Given data »
---

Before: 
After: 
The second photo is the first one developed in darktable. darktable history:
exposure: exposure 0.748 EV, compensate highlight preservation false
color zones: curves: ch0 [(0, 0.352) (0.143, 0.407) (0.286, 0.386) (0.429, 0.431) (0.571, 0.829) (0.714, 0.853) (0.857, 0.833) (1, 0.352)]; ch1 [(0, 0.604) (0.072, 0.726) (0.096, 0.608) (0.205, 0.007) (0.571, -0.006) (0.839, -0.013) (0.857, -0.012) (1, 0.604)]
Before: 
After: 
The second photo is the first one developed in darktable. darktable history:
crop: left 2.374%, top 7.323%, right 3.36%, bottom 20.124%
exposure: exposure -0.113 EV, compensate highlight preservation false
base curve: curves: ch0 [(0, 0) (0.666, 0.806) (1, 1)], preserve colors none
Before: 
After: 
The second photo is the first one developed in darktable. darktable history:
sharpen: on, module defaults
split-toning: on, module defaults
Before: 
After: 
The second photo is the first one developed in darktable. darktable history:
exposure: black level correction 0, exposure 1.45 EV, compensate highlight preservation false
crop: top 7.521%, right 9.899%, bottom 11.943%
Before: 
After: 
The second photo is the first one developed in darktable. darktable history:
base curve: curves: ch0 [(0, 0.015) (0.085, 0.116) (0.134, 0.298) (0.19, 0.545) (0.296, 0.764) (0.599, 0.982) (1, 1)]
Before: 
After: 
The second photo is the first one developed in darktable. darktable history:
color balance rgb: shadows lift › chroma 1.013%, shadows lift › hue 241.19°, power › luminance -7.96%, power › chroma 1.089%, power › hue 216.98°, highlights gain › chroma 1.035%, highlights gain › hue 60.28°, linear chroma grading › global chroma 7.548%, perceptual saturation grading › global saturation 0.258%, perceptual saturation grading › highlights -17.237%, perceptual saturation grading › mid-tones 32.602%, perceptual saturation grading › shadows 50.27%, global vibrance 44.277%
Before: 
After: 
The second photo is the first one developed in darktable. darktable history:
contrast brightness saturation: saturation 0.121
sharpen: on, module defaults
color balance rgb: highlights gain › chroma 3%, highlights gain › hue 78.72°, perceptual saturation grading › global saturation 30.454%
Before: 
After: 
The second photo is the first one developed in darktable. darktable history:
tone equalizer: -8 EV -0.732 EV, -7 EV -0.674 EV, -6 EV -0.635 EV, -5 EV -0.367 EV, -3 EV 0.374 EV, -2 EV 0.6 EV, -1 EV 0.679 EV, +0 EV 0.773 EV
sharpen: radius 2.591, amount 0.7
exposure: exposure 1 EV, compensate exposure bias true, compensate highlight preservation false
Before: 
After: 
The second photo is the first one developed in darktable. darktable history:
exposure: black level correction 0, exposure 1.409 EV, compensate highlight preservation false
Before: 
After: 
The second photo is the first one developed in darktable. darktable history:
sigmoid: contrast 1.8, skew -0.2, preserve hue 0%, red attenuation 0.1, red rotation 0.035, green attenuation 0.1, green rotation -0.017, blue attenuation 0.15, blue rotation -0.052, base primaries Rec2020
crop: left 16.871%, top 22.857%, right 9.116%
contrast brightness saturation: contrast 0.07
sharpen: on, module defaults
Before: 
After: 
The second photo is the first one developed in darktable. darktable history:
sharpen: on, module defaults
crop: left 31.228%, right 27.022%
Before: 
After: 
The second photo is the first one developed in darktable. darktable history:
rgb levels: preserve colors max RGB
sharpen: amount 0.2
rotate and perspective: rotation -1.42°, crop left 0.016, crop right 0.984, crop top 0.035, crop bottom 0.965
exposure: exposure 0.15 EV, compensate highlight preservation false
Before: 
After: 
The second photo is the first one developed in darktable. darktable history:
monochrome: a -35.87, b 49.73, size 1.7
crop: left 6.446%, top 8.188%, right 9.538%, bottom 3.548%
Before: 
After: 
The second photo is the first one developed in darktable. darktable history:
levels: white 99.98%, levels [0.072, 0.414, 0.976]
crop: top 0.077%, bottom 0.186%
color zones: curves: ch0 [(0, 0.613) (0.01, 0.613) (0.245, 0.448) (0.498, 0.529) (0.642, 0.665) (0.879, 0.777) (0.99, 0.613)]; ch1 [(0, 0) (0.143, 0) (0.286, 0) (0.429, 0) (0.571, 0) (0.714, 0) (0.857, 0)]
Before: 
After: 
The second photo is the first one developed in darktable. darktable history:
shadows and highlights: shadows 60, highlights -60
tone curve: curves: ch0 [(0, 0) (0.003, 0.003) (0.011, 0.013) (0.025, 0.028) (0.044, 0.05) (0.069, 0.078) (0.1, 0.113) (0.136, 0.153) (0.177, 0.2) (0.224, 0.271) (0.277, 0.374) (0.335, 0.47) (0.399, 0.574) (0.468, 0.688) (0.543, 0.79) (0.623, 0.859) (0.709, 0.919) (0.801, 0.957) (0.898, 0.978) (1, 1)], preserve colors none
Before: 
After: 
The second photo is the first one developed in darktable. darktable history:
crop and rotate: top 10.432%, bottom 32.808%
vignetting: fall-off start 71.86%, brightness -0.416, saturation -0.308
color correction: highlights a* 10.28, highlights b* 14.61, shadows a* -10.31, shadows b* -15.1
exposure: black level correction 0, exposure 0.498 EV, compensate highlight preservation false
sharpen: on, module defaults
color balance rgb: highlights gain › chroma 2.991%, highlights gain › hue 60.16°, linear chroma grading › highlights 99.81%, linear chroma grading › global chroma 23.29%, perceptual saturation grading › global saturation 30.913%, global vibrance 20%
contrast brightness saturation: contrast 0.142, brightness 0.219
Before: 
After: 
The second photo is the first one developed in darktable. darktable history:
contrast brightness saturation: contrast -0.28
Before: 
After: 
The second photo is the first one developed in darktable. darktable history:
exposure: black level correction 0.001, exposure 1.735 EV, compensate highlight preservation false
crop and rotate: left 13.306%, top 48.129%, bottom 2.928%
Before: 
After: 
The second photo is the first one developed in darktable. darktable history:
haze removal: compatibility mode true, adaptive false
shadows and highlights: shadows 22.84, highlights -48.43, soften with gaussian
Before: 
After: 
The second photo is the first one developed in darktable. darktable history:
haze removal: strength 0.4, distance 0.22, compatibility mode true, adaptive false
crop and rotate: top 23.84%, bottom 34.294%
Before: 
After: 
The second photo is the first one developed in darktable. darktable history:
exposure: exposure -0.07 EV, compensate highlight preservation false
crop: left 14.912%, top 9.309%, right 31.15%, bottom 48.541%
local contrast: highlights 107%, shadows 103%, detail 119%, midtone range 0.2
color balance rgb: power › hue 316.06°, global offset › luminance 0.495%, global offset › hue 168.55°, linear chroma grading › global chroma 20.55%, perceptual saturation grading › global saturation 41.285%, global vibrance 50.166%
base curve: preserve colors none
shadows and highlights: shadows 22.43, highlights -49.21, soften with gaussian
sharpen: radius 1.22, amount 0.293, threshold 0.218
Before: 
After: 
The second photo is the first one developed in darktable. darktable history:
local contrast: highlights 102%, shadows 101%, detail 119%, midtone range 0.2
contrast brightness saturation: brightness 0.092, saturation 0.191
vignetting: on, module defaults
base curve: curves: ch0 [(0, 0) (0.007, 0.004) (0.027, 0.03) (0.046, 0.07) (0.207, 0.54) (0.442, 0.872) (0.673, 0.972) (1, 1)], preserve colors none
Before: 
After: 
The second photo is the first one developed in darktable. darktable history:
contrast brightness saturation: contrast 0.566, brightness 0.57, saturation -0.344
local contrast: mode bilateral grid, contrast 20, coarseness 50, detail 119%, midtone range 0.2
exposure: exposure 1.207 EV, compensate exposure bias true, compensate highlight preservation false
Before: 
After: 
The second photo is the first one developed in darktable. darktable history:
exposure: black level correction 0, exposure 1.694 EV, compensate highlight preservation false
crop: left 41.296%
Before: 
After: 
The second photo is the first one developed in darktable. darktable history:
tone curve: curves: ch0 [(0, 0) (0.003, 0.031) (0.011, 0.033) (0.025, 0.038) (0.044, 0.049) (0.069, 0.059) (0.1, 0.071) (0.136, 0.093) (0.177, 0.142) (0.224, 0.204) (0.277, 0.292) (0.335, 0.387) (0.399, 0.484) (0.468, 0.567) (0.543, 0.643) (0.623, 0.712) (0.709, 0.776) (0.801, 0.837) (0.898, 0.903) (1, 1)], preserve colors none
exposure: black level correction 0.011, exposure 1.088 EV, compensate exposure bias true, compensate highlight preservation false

---

Given instruction » Rewrite as a JSON list of strings, one per line and omitting blank lines, everything in the listing from its start through the line containing "color zones: curves: ch0 [(0, 0.352)", inclusive.

Result below »
[
  "Before: ",
  "After: ",
  "The second photo is the first one developed in darktable. darktable history:",
  "exposure: exposure 0.748 EV, compensate highlight preservation false",
  "color zones: curves: ch0 [(0, 0.352) (0.143, 0.407) (0.286, 0.386) (0.429, 0.431) (0.571, 0.829) (0.714, 0.853) (0.857, 0.833) (1, 0.352)]; ch1 [(0, 0.604) (0.072, 0.726) (0.096, 0.608) (0.205, 0.007) (0.571, -0.006) (0.839, -0.013) (0.857, -0.012) (1, 0.604)]"
]